Brown also underscores the fact that Crown Castle has shed foreign assets so that the company can narrow its geographic focus to the U.S.

“We’ve found that the U.S. market is the fastest and largest growing market in the world for wireless communication,” he says.

Looking to the future, Brown anticipates further development of wireless services “that change and improve the way we live.” 

“I’m pretty excited about what lies ahead for us,” he says.

Maria Hawthorne, PS Business Parks
“Right now the wind’s at our back. Markets are strong. Metrics are favorable.”

PS Business Parks (NYSE: PSB) President and CEO Maria Hawthorne says she took over a “very well-oiled machine” when she was promoted to the top job in July. 

Hawthorne would know: She has been with PSB and its predecessors for more than three decades. In 2013, she was promoted to chief administrative officer. In 2015, she was named president.

Hawthorne says a clearly defined succession plan gave her a year to prepare for the transition. That included “fantastic mentoring” from former CEO Joseph Russell Jr., now the president of self-storage REIT Public Storage (NYSE: PSA)

“There were no surprises. I know the company. I grew up with the company. I know our investors and analysts, and they know me. It’s been very seamless,” she says.

Having inherited a solid balance sheet, Hawthorne sees potential across the company’s portfolio.

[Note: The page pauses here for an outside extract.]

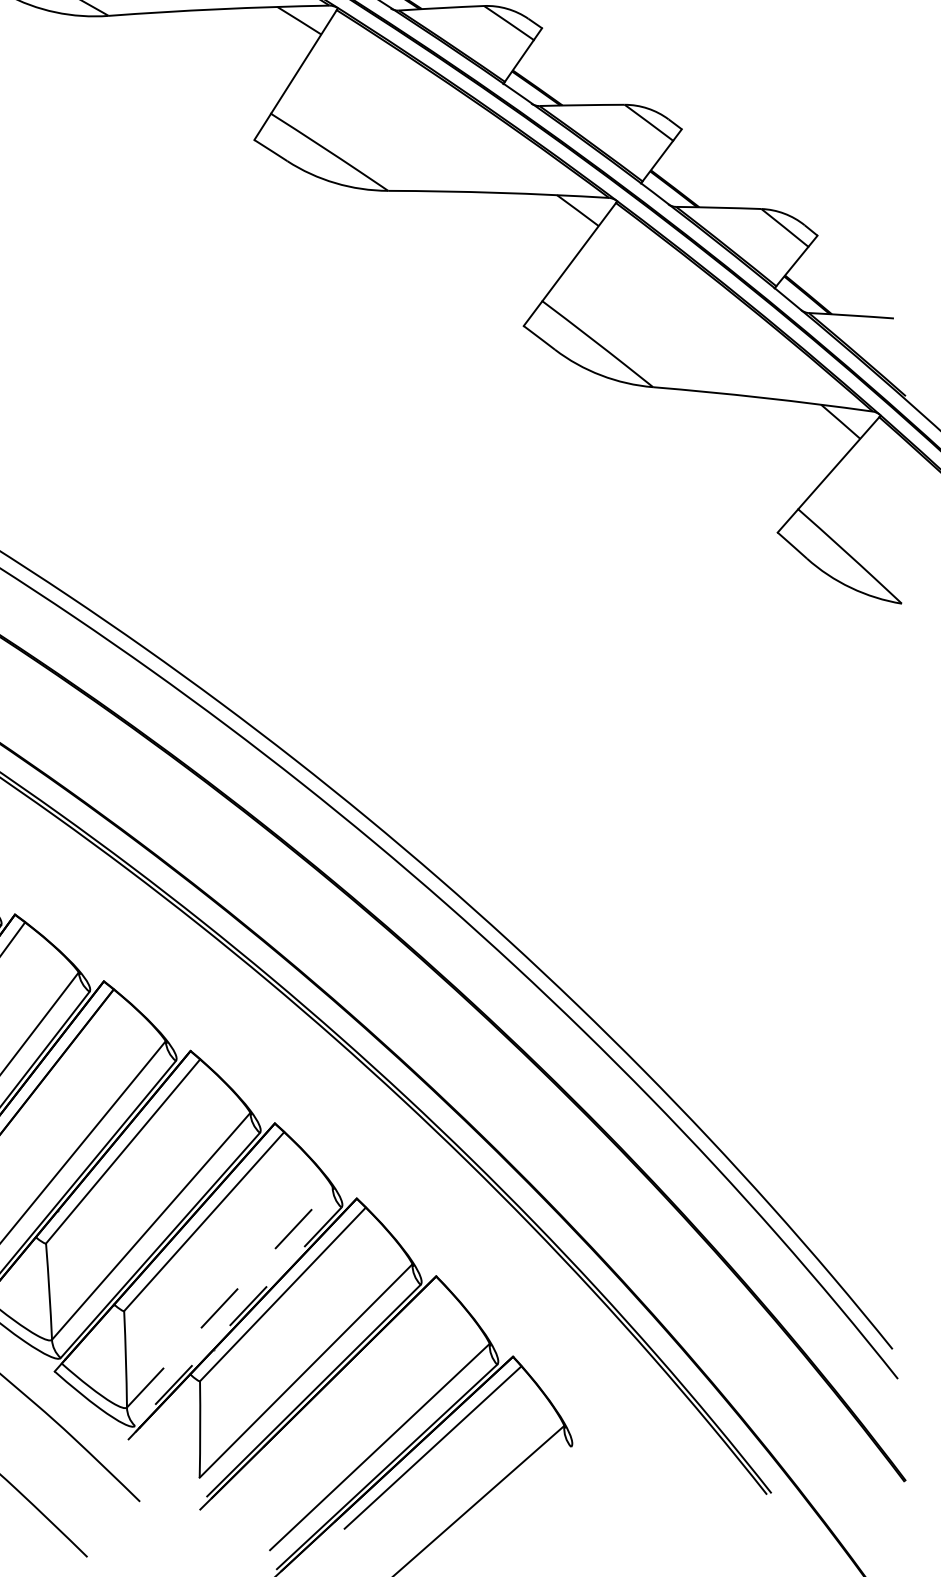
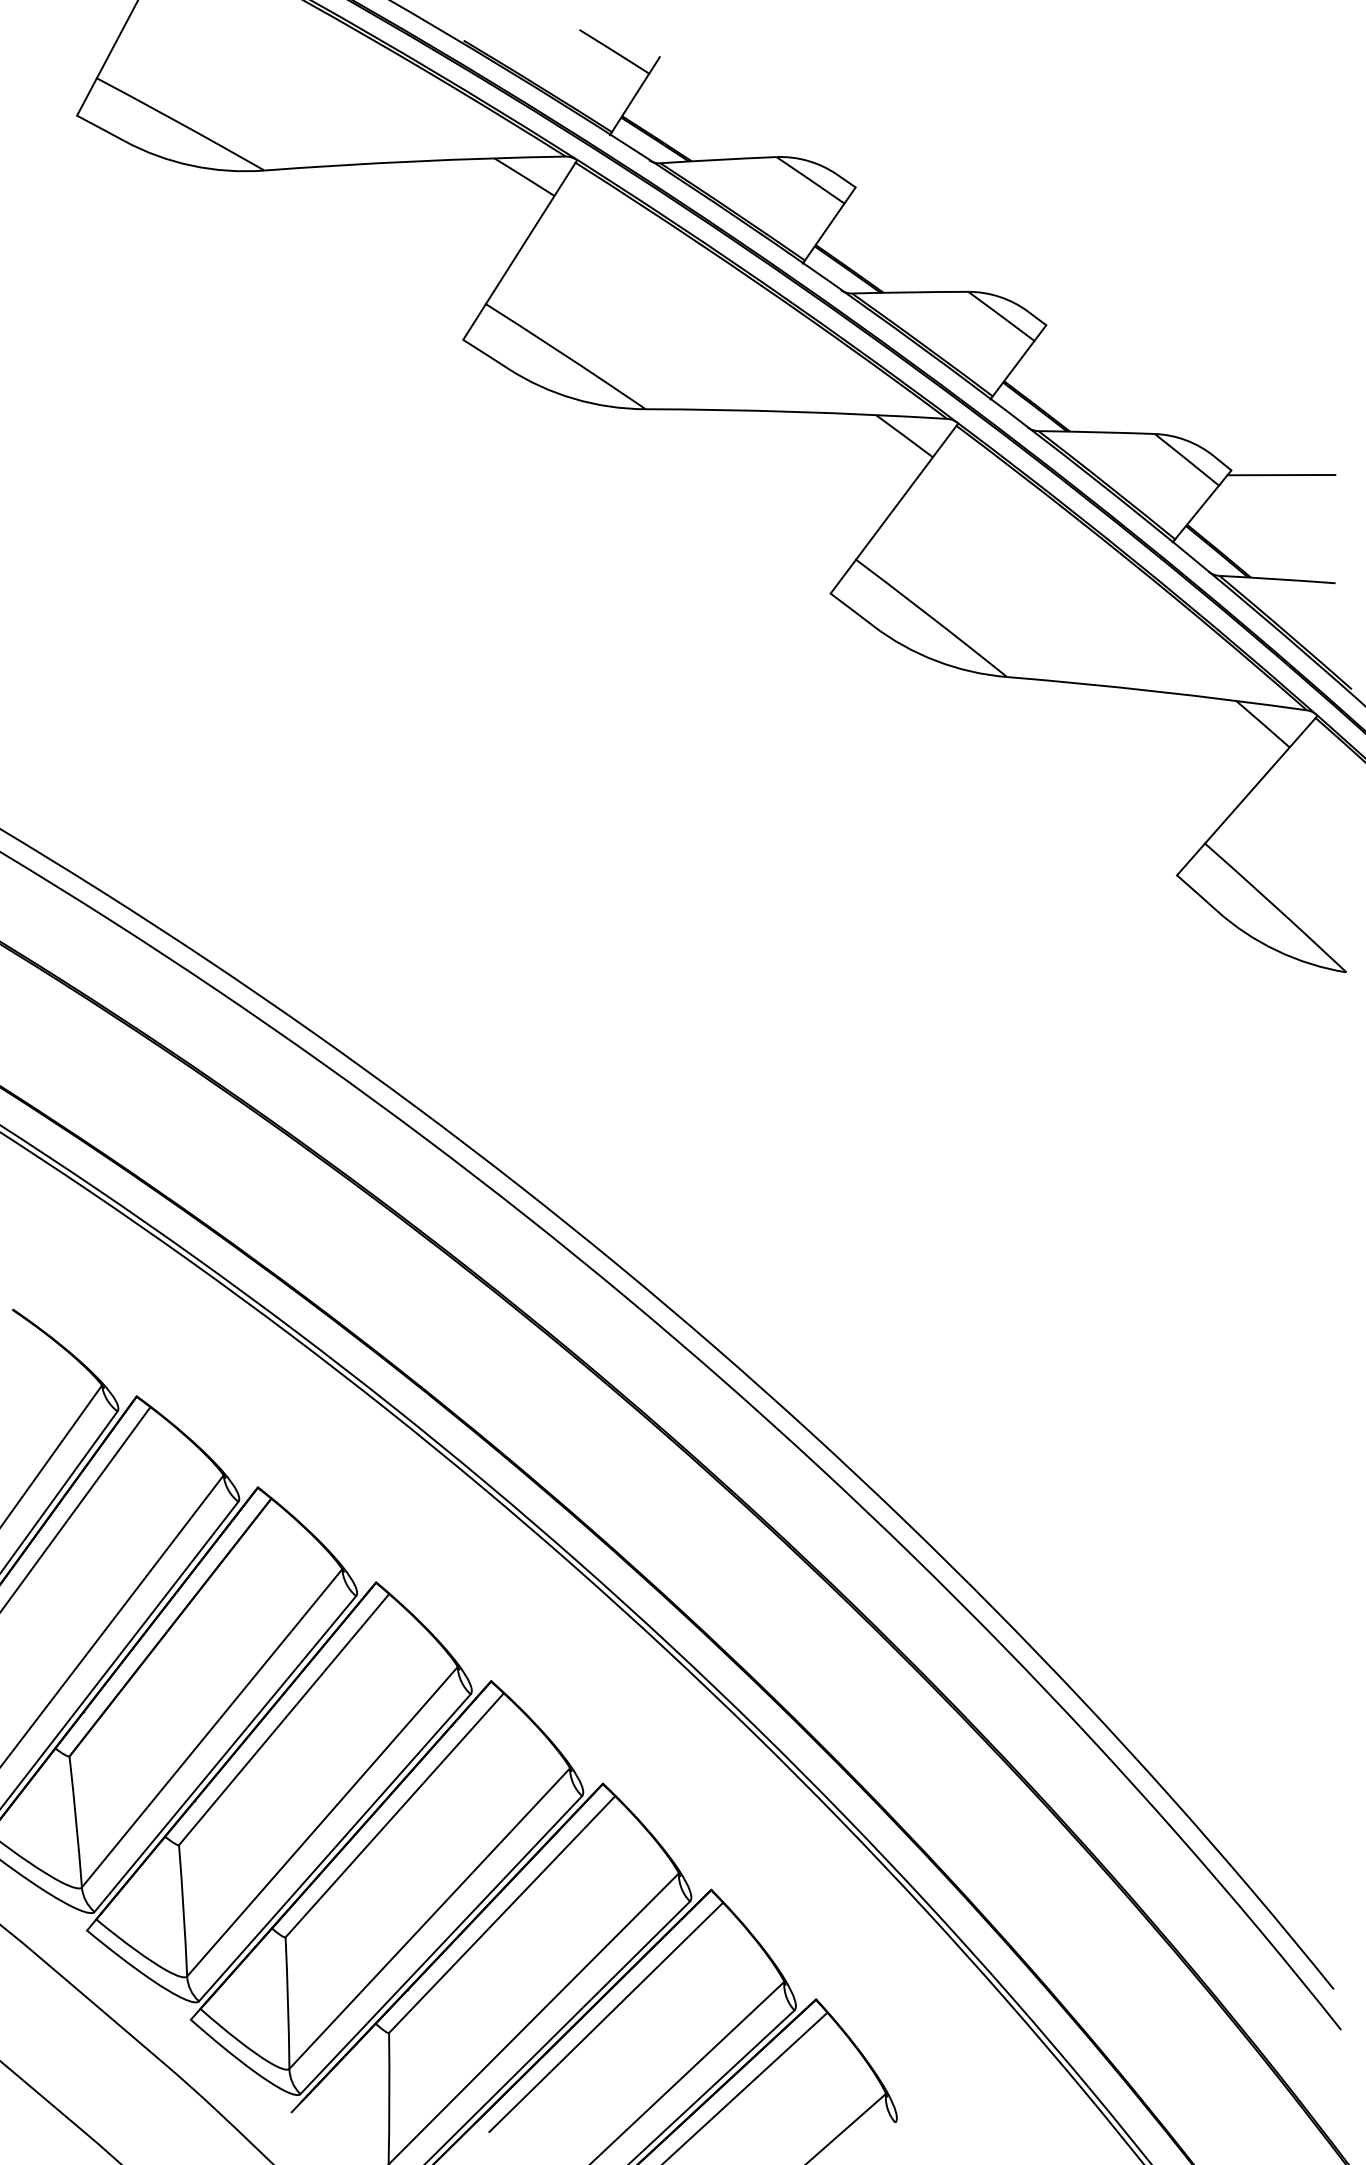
line: (854, 238) -> (1281, 474), added
line: (229, 1297) -> (429, 1918), dashed -> solid
line: (238, 1317) -> (441, 1945), dashed -> solid
line: (359, 1369) -> (606, 2017), added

“Right now the wind’s at our back. Markets are strong. Metrics are favorable,” she says. “We’re in very deep markets where we could grow.”

Acquisitions are a challenge at this point, though, with commercial sales for industrial and flex properties at all-time highs, Hawthorne notes. However, PSB’s lack of debt means that “when we see the right opportunities, we can certainly do something major, as we’ve done in the past,” she adds.

Hawthorne points to Dallas and Los Angeles as examples of “billion square foot markets” where the company is looking to leverage its existing decentralized platform and expand its current portfolio of 28 million square feet. She points out that PSB ideally likes to find underperforming assets where it can add value.

As for goals to go along with her new job, Hawthorne says she is focusing hard on employee engagement. PSB both leases and manages its properties, putting its staff in direct contact with tenants. “If we can increase employee satisfaction and engagement, then that will lead to higher customer satisfaction with our tenants,” she says.

Eric Mendelsohn, National Health Investors
“NHI is still very much a growth story.”

For Eric Mendelsohn, the leadership change at National Health Investors (NYSE: NHI) was “unexpectedly sudden.”

Mendelsohn became president and CEO of NHI in October 2015 after holding the position on an interim basis for two months following the departure of J. Justin Hutchens to HCP Inc. (NYSE: HCP). Mendelsohn had joined NHI in January 2015 as executive vice president of corporate finance.

A lawyer by training, Mendelsohn describes himself as a consensus builder who likes to do his research before making any big decisions. He says the first few months on the job involved numerous roadshows to explain the change in management and to re-introduce existing management.“I recovered quickly, the company recovered quickly and I think we’ve established ourselves as a solid performer as a REIT,” he says.

While assuaging the concerns of investors was Mendelsohn’s initial goal as CEO, he is focusing in the long run on maintaining the company’s recent growth.

“NHI is still very much a growth story; we think there’s a lot of opportunity in the Midwest and the South, where we specialize,” he says. “If you look at the past five years, you’ll see an average growth trajectory of 10 percent a year. We are committed to keeping that level of growth going forward.”

Because NHI is more flexible and more regionally oriented than many of its peers, according to Mendelsohn, the company has a property pipeline “that generally has better economics around it.” NHI is also constantly reviewing its portfolio for other product types in which to invest and create new opportunities, such as specialty and psychiatric hospitals.

Mendelsohn describes the conditions for acquisitions and development at NHI as “excellent.” He notes that while low stock prices have slowed the company’s peers, NHI is a different story.

“We still have plenty of dry powder,” he says.